The effect of Bitcoin mining has been a matter of debate and controversy over the last months as publications as The New York Times warned against the environmental costs of Bitcoin and NFTs, while companies like Square believe the environmental impact could be positive.
Soon after the recent direct listing of Coinbase in the NASDAQ exchange, a major milestone for the cryptocurrency industry, the New York Times published an article titled “In Coinbase’s Rise, a Reminder: Cryptocurrencies Use Lots of Energy”, in which the author shared the concerns that have been traveling around the world in regards to Bitcoin Mining’s energy requirements.
The article cited concerns such as the energy requirement of Bitcoin mining operations being higher than the electricity use in countries like Argentina, the potential Bitcoin Emission have to push global warming over the Paris Agreement limit, effect on national laws, over pollution regulation, causality in blackouts in countries like Iran, and many more.

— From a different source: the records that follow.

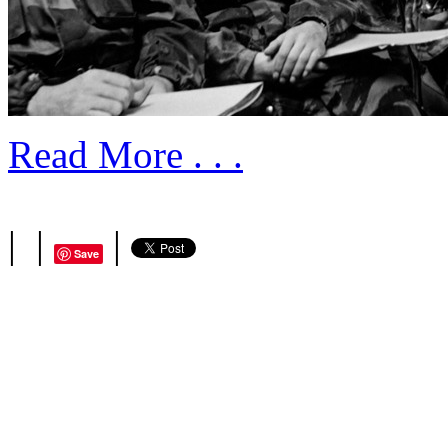
Read More . . .
|
|
|
Save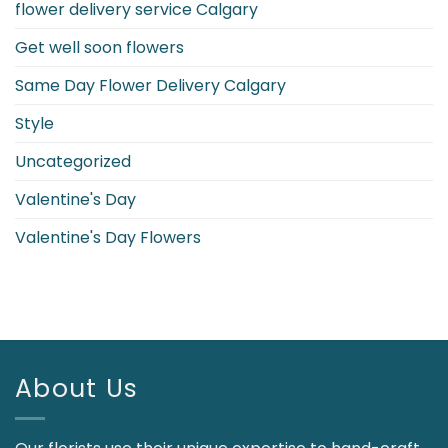
flower delivery service Calgary
Get well soon flowers
Same Day Flower Delivery Calgary
Style
Uncategorized
Valentine's Day
Valentine's Day Flowers
About Us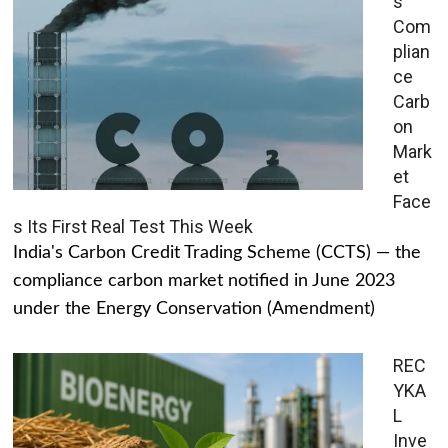
s
Com
plian
ce
Carb
on
Mark
et
Face
s Its First Real Test This Week
India's Carbon Credit Trading Scheme (CCTS) — the
compliance carbon market notified in June 2023
under the Energy Conservation (Amendment)
REC
YKA
L
Inve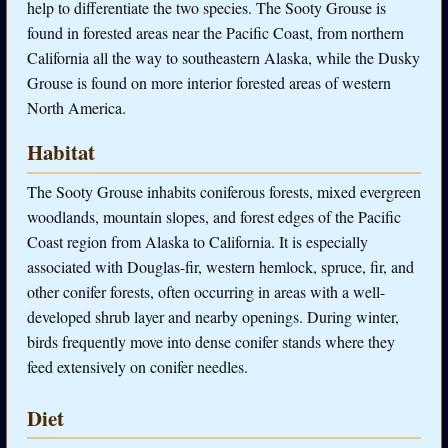
help to differentiate the two species. The Sooty Grouse is
found in forested areas near the Pacific Coast, from northern
California all the way to southeastern Alaska, while the Dusky
Grouse is found on more interior forested areas of western
North America.
Habitat
The Sooty Grouse inhabits coniferous forests, mixed evergreen
woodlands, mountain slopes, and forest edges of the Pacific
Coast region from Alaska to California. It is especially
associated with Douglas-fir, western hemlock, spruce, fir, and
other conifer forests, often occurring in areas with a well-
developed shrub layer and nearby openings. During winter,
birds frequently move into dense conifer stands where they
feed extensively on conifer needles.
Diet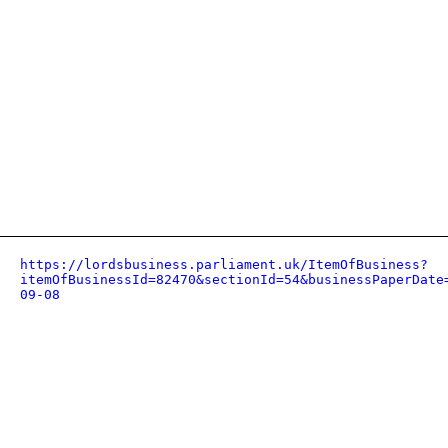
https://lordsbusiness.parliament.uk/ItemOfBusiness?
itemOfBusinessId=82470&sectionId=54&businessPaperDate
09-08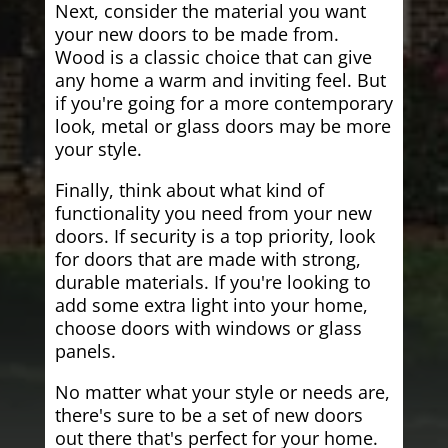
Next, consider the material you want
your new doors to be made from.
Wood is a classic choice that can give
any home a warm and inviting feel. But
if you're going for a more contemporary
look, metal or glass doors may be more
your style.
Finally, think about what kind of
functionality you need from your new
doors. If security is a top priority, look
for doors that are made with strong,
durable materials. If you're looking to
add some extra light into your home,
choose doors with windows or glass
panels.
No matter what your style or needs are,
there's sure to be a set of new doors
out there that's perfect for your home.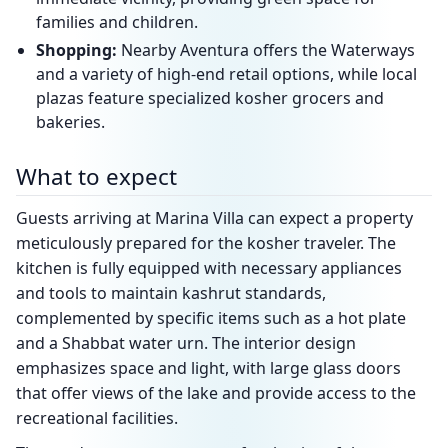
families and children.
Shopping:
Nearby Aventura offers the Waterways
and a variety of high-end retail options, while local
plazas feature specialized kosher grocers and
bakeries.
What to expect
Guests arriving at Marina Villa can expect a property
meticulously prepared for the kosher traveler. The
kitchen is fully equipped with necessary appliances
and tools to maintain kashrut standards,
complemented by specific items such as a hot plate
and a Shabbat water urn. The interior design
emphasizes space and light, with large glass doors
that offer views of the lake and provide access to the
recreational facilities.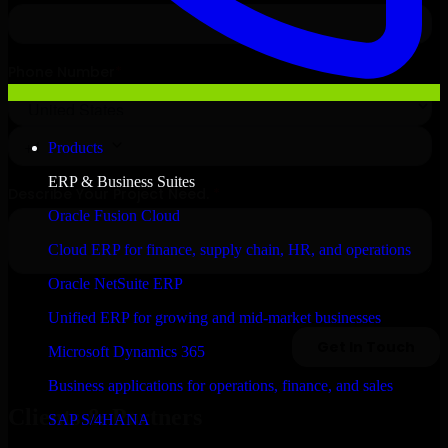
Products
ERP & Business Suites
Oracle Fusion Cloud
Cloud ERP for finance, supply chain, HR, and operations
Oracle NetSuite ERP
Unified ERP for growing and mid-market businesses
Microsoft Dynamics 365
Business applications for operations, finance, and sales
Clients & Partners
SAP S/4HANA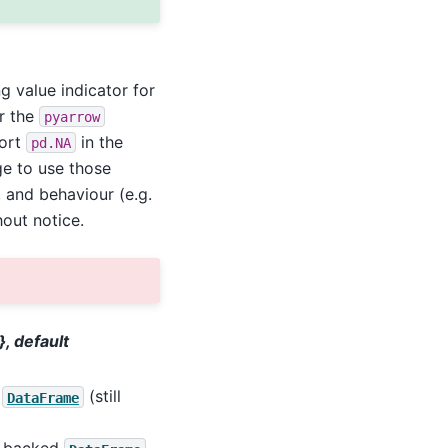
g value indicator for
or the
pyarrow
port
in the
pd.NA
ge to use those
, and behaviour (e.g.
out notice.
}, default
t
(still
DataFrame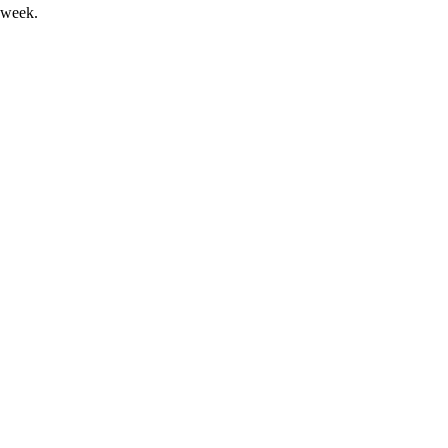
 week.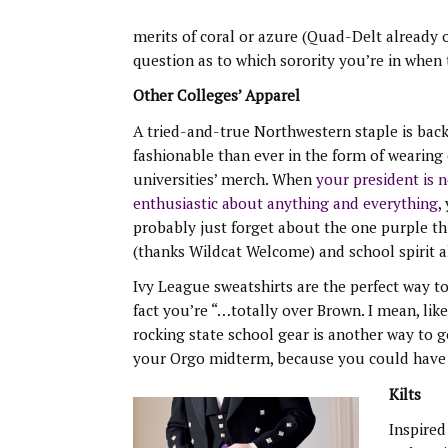
merits of coral or azure (Quad-Delt already or
question as to which sorority you’re in when 
Other Colleges’ Apparel
A tried-and-true Northwestern staple is bac
fashionable than ever in the form of wearing
universities’ merch. When
your president is 
enthusiastic about anything and everything
,
probably just forget about the one purple t
(thanks Wildcat Welcome) and school spirit al
Ivy League sweatshirts are the perfect way t
fact you’re “…totally over Brown. I mean, like
rocking state school gear is another way to
your Orgo midterm, because you could have “
Kilts
Inspired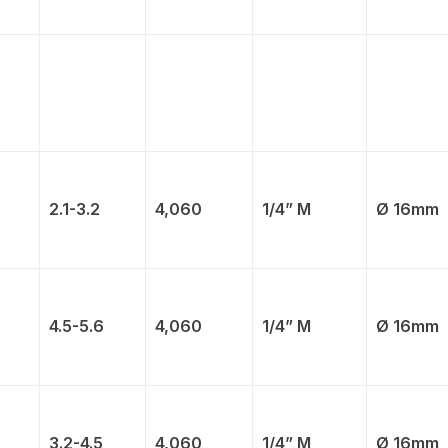
2.1-3.2
4,060
1/4” M
Ø 16mm
4.5-5.6
4,060
1/4” M
Ø 16mm
3.2-4.5
4,060
1/4” M
Ø 16mm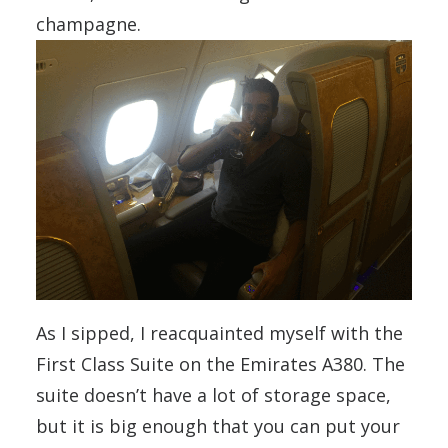
champagne.
As I sipped, I reacquainted myself with the
First Class Suite on the Emirates A380. The
suite doesn’t have a lot of storage space,
but it is big enough that you can put your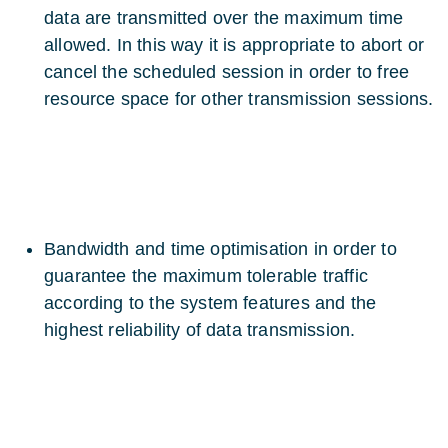
data are transmitted over the maximum time
allowed. In this way it is appropriate to abort or
cancel the scheduled session in order to free
resource space for other transmission sessions.
Bandwidth and time optimisation in order to
guarantee the maximum tolerable traffic
according to the system features and the
highest reliability of data transmission.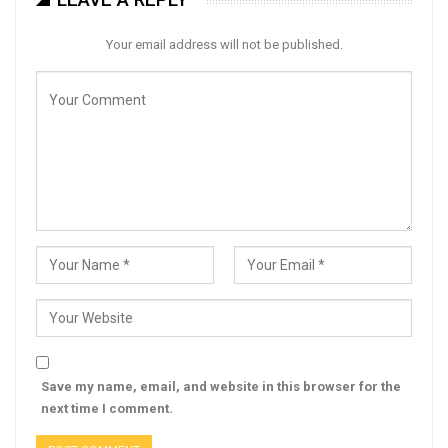
Your email address will not be published.
Save my name, email, and website in this browser for the
next time I comment.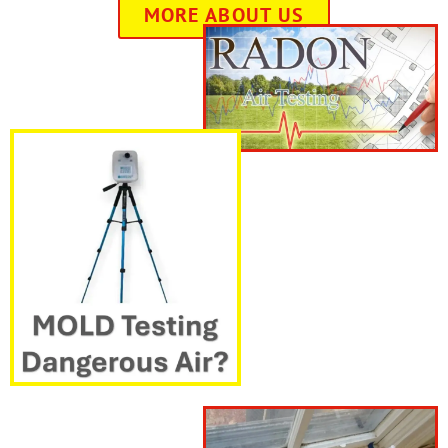
MORE ABOUT US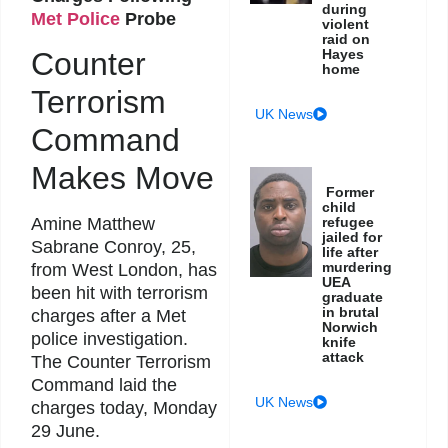
during
Met Police
Probe
violent
raid on
Hayes
Counter
home
Terrorism
UK News
Command
Makes Move
Former
child
refugee
Amine Matthew
jailed for
Sabrane Conroy, 25,
life after
murdering
from West London, has
UEA
been hit with terrorism
graduate
in brutal
charges after a Met
Norwich
police investigation.
knife
attack
The Counter Terrorism
Command laid the
UK News
charges today, Monday
29 June.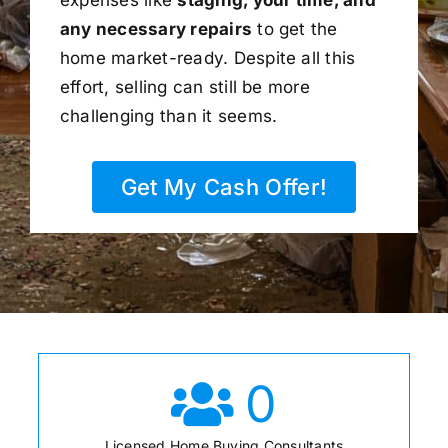
any necessary repairs
to get the
home market-ready. Despite all this
effort, selling can still be more
challenging than it seems.
Get My Cash Offer!
0
Licensed Home Buying Consultants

The article proved to be highly controversial among the cryptocurrency community, resulting in detailed rebuttals from Crypto supporters like Nic Carter, who methodically addressed the issues with each of Time’s statements and concerns.
Carter and other experts have been quick to point out that studies and articles criticizing Bitcoin’s energy usage do no discriminate between renewable and non-renewable energy sources.
This is relevant as countries like China and Iceland, which are some of the most active when it comes to crypto mining, source most of their energy from renewable sources like geothermal and hydroelectric generation.
Other rebuttals include wrong assumptions in the articles regarding per-transaction energy costs, incorrect predictions regarding escalation of the network, citation of false reports by the Iranian government that were rebutted by the associated press, and many other inconsistencies.